After finding that Anna Quindlen quote, it hit me that I’ve been focusing on the “end” and plowing through the “means” when the “means” is really the most important part a lot of the time.
When I sit and read books with my kids, I realized the goal is not really to finish the book. It’s to enjoy the process of reading the book together and learning the lessons it offers. When we go on a hike as a family, it’s great to get to the summit but as I reflect back on our family hikes, I realized that the most important part of the hike was enjoying family time, noticing the beauty along the way, and often having good talks as we walk. The main goal of bedtime shouldn’t really be to get the kids in bed (although some nights that goal is paramount!). Shouldn’t it really be about snuggling with my kids, praying with them, reading to them, feeling a nice little end-of-the-day connection? And maybe the goal of cleaning up the kitchen after dinner with my kids should actually be to talk and laugh while we work together. While getting my kids to their various activities is a worthy goal, when I make a point of using car time to ask questions, really listen, and share some positive observations about what I see going on in their lives we can “get somewhere” in more ways than one..
I need to work on enjoying the “doing” and accepting the process as part of the goal. It’s the present that really counts.
My dad had us memorize this quote by the Sanscrit poet when we were growing up and I need to keep it more inthe front of my brain:
“Yesterday is but a dream. Tomorrow but a vision. But today, well lived, makes every yesterday a dream of happiness and every tomorrow a vision of hope. Look well, therefore to this day.”

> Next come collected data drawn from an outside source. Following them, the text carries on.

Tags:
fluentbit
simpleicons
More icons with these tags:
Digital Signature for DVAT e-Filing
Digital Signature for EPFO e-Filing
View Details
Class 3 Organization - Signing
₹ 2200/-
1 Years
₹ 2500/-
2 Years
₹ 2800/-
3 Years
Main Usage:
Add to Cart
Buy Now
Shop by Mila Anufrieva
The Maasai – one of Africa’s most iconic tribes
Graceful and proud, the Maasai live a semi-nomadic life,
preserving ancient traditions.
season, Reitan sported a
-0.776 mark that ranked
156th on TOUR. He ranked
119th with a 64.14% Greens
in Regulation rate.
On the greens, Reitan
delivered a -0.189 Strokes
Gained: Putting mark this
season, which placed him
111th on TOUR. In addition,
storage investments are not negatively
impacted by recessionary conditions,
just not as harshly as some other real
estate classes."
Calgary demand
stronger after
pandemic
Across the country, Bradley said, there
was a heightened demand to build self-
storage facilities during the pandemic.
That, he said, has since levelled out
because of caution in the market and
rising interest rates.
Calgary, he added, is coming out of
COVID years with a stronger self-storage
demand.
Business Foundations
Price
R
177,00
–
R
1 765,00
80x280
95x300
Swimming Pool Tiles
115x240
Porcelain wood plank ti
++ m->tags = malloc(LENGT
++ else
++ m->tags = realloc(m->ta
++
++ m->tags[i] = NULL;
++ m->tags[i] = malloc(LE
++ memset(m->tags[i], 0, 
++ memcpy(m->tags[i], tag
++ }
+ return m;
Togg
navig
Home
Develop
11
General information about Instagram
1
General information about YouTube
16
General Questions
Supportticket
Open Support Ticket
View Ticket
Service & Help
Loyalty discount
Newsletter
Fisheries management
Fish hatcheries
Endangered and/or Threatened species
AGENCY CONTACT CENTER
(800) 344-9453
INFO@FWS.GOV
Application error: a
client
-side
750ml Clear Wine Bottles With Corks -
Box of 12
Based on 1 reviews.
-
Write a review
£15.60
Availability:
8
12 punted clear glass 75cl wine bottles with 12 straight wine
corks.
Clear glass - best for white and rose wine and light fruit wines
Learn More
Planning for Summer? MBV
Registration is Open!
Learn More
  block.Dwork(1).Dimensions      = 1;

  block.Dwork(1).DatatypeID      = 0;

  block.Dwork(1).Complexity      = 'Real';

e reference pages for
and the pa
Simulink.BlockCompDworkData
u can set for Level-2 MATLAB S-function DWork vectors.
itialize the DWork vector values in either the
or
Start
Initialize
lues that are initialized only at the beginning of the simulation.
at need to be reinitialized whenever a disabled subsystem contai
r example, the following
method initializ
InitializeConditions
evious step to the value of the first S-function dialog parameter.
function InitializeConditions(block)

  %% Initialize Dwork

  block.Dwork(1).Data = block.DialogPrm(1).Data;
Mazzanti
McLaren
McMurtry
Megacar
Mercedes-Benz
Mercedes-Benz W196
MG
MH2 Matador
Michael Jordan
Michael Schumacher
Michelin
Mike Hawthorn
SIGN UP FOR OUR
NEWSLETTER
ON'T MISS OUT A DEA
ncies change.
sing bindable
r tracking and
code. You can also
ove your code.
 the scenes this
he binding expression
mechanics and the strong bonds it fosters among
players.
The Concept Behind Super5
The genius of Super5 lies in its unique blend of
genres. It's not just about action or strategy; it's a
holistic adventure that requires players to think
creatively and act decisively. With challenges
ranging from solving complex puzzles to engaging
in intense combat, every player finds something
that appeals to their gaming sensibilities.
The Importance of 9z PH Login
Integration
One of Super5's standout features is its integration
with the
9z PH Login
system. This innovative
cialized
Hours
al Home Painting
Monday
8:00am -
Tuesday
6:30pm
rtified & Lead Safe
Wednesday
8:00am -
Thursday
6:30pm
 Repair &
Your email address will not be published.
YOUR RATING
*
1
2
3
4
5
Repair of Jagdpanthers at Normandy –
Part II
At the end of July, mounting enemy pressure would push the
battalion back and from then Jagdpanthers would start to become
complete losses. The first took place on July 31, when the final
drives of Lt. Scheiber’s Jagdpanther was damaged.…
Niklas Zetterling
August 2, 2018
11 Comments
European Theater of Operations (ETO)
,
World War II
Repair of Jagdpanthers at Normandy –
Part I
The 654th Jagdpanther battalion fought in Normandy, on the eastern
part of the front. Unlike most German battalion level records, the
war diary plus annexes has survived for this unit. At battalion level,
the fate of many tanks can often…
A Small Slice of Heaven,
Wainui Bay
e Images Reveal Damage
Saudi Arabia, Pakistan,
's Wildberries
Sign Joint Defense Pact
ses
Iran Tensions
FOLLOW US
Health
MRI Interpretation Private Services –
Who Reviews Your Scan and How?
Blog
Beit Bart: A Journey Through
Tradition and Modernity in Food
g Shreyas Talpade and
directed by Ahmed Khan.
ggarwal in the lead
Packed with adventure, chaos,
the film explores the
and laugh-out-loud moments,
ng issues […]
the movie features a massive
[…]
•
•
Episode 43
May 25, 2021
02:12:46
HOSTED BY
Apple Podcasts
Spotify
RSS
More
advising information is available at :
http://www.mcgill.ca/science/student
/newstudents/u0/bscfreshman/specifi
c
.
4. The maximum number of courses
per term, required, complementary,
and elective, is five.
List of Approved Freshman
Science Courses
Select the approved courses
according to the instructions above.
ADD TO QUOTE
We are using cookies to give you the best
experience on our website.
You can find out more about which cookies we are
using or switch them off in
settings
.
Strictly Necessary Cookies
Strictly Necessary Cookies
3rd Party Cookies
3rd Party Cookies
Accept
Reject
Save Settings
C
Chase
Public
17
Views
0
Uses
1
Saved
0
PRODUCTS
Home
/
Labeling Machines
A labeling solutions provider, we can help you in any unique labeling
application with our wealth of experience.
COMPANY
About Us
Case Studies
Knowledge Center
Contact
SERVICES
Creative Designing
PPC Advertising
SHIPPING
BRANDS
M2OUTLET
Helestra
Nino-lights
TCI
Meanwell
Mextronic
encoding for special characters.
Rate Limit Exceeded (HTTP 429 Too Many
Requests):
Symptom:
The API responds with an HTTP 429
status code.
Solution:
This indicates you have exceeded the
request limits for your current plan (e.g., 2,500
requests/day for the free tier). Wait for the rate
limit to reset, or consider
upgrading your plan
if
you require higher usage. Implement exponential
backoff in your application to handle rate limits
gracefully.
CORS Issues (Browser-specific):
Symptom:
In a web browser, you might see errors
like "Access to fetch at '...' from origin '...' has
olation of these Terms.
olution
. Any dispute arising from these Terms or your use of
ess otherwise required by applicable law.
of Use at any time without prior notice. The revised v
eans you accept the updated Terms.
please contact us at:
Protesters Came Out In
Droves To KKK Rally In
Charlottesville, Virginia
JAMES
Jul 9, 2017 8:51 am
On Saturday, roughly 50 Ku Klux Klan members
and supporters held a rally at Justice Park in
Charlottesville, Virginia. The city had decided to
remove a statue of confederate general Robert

Here are a three simple activities you can do to help you embrace and love the process as well as the result:
- Think about the things you do each day with your children. Make a list (feed them breakfast, help pack their lunch, drive them to school, pick them up from school, help with homework, encourage them to clean up their rooms…). Then next to each thing on your list, write down at least one thing you can do to make the process more meaningful and more pleasant.
- For one week, at the end of each day, write down three simple things you learned or enjoyed while accomplishing your regular routine tasks.
- Have a family meeting where you talk about how to make the processes in your home better, more fun, and more meaningful (you can use the list you made in #1).
Accomplishments are important. Progress is vital. But learning to enjoy and treasure the present and the actions involved in moving towards our goals is also very important.
I know that when I take the time to cherish the “doing” in my life, I feel more joy. And it’s an ongoing part of my personal progression to learn to enjoy the processes involved in progression more and more.
QUESTION: What are some of your favorite parts of your regular daily routines? What’s your favorite part of breakfast time? Of bedtime? Of clean-up time? How have you progressed to the point that you can really enjoy things that might have once been hard for you as a mom?
CHALLENGE: Make a point of enjoying and appreciating the things you came up with in thinking about the questions above.